Met betrekking tot de gezagsverhouding overweegt de Raad dat hiervan blijkens zijn vaste jurisprudentie sprake is indien door de werkgever aanwijzingen en instructies kunnen worden gegeven en deze door de pretense werknemer moeten worden opgevolgd. In de onderhavige situatie is uit de gedingstukken en het verhandelde ter zitting het volgende naar voren gekomen. Betrokkenen exploiteren een internationaal goederentransportbedrijf. Zij zijn in het bezit van eigen vrachtauto’s en hebben geen chauffeurs in vaste loondienst. Behoudens de vennoot [vennoot 2], zijn de overige vennoten allemaal internationaal vrachtwagenchauffeur en brengen als zodanig hun chauffeurswerkzaamheden in de vennootschap. De vennootschappen worden voor gezamenlijke rekening geëxploiteerd. De opbrengsten zijn ten behoeve van de vennootschap, de kosten zijn ten laste van de vennootschap. Slechts een klein deel van de opbrengst en de kosten worden aan de individuele vennoot toegerekend teneinde voldoende prikkel te laten bestaan om extra omzet te genereren en om kosten, met name brandstofverbruik, te minimaliseren.

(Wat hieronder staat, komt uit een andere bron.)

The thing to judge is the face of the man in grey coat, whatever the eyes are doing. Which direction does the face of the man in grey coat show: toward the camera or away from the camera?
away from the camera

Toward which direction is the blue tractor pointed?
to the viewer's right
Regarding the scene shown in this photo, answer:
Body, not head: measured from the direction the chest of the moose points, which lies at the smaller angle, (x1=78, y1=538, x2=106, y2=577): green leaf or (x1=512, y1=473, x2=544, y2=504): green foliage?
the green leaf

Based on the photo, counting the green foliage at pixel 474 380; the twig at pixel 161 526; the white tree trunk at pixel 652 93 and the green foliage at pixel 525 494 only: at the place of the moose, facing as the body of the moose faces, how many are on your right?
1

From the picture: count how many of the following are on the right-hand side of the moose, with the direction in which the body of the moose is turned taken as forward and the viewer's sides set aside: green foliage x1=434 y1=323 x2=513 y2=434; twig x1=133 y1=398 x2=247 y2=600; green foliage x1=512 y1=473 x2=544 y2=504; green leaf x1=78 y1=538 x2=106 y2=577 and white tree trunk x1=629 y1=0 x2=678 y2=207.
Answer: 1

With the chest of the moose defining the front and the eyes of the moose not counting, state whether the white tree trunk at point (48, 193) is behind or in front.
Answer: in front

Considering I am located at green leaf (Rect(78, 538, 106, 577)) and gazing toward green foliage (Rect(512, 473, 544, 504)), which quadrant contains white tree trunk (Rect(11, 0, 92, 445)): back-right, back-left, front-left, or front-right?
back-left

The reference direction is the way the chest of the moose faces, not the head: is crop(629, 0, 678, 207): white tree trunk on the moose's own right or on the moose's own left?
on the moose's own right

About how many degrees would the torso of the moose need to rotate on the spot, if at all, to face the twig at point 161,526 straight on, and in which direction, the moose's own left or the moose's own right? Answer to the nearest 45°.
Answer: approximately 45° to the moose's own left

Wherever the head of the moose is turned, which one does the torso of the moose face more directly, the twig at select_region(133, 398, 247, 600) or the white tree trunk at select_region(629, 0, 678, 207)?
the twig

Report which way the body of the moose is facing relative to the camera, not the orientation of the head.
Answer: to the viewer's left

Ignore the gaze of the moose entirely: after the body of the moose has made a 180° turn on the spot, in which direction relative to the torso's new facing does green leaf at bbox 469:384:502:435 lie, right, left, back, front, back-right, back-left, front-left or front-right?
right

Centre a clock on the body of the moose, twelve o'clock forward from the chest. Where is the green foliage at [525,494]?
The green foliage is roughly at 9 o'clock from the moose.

Elke vennoot rijdt op een eigen vrachtwagen, welk gezamenlijk eigendom is van de vennootschap. De chauffeurs worden niet aangestuurd via een planner. Zij hebben zelf, zonder tussenkomst van betrokkenen en/ of [vennoot 2], contact met de opdrachtgever(s) en bepalen zelf in overleg met hun opdrachtgever de rijtijden en of zij al dan niet een opdracht accepteren. In tegenstelling tot hetgeen appellant heeft aangevoerd staat de vervoersvergunning krachtens de Wet goederenvervoer over de weg (hierna:Wgw) op naam van de vennootschap en niet op naam van [vennoot 2] persoonlijk. De chauffeurs rijden op ingevolge artikel 10 van deze wet afgegeven vergunningbewijzen.

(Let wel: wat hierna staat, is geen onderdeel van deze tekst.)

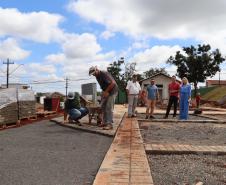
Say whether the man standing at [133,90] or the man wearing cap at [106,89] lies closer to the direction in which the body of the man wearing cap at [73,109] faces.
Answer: the man wearing cap

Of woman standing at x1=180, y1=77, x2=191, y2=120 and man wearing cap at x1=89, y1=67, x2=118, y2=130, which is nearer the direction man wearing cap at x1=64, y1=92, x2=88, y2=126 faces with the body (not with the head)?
the man wearing cap

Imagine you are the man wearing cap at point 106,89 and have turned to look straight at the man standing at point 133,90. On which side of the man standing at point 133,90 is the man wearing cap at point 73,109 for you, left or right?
left
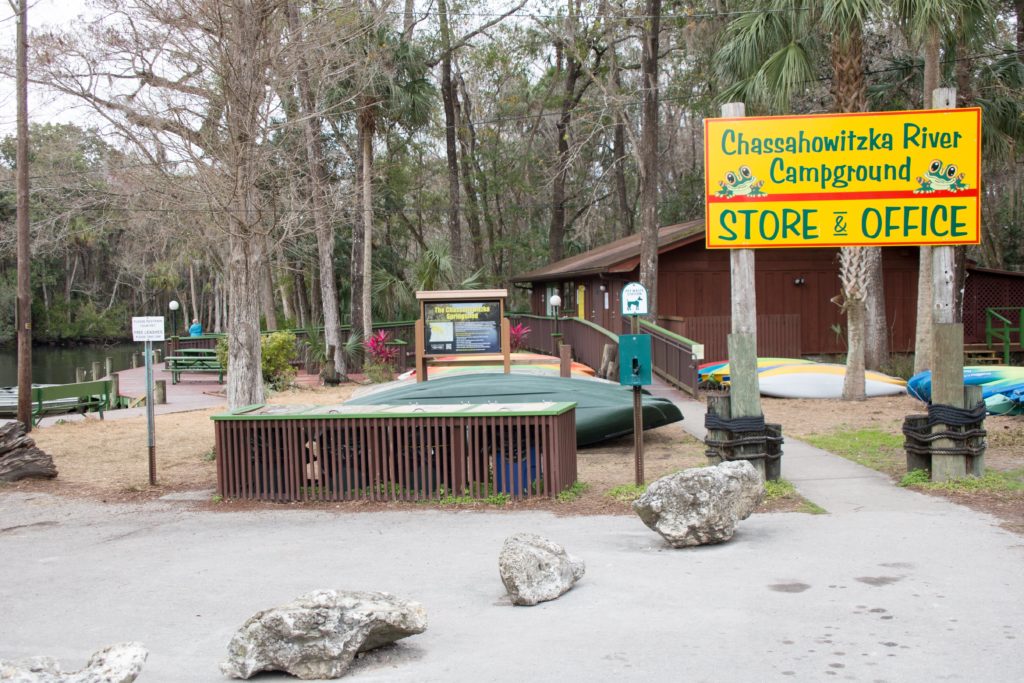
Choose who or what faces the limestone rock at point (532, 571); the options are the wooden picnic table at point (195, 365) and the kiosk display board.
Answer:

De Raad stelt vast dat op grond van bovenstaande feiten en omstandigheden van afhankelijkheid van de chauffeurs ten opzichte van betrokkenen en in het bijzonder van [vennoot 2] in bedoelde zin niet kan worden gesproken. De Raad heeft met name geen concrete aanknopingspunten kunnen vinden voor het oordeel dat de chauffeurs bij het uitvoeren van hun werkzaamheden organisatorische dan wel werkinhoudelijke aanwijzingen dienden op te volgen van [vennoot 2]. De Raad voegt daaraan toe dat het gegeven dat [vennoot 2] als enige vennoot zonder enige beperking bevoegd was voor de vennootschap te handelen dan wel de vennootschap te beëindigen een uitvloeisel is van de voorwaarden welke zijn gesteld in artikel 8 Wgw voor het verkrijgen van een vervoersvergunning. Ingevolge dit artikel wordt een vergunning immers slechts verleend indien wordt voldaan aan de eisen van (….) vakbekwaamheid door degene die permanent en daadwerkelijk leiding geeft aan het beroepsvervoer of, indien deze leiding bij meer personen berust, door ieder van hen. De huidige situatie bij betrokkenen bestaat hier in dat de vennootschap een dagelijks bestuur kent bestaande uit 3 vennoten, waaronder steeds [vennoot 2] als niet rijdende vennoot en waarbij de overige twee dagelijkse bestuursfuncties afwisselend door de andere vennoten worden vervuld. Dat indirect gezag uitgeoefend zou worden over de chauffeurs middels de vennootschap [vennootschap] kan de Raad eveneens niet volgen. Naar aanleiding van hetgeen dienaangaande ter zitting naar voren is gebracht is de functie van [vennootschap 3] niet meer dan dat van een administratiekantoor dat ten behoeve van de vennootschappen allerlei werkzaamheden uitvoert ter zake van onderhandelingen over brandstofprijzen, verzekeringen, aanschaf van vrachtwagens en administratieve afwikkelingen met betrekking tot de vervoerde vrachten. Hiertoe zijn contracten gesloten met [vennootschap 3], welke ook weer opgezegd kunnen worden. Van gezag door middel van [vennootschap 3] kan derhalve geen sprake zijn.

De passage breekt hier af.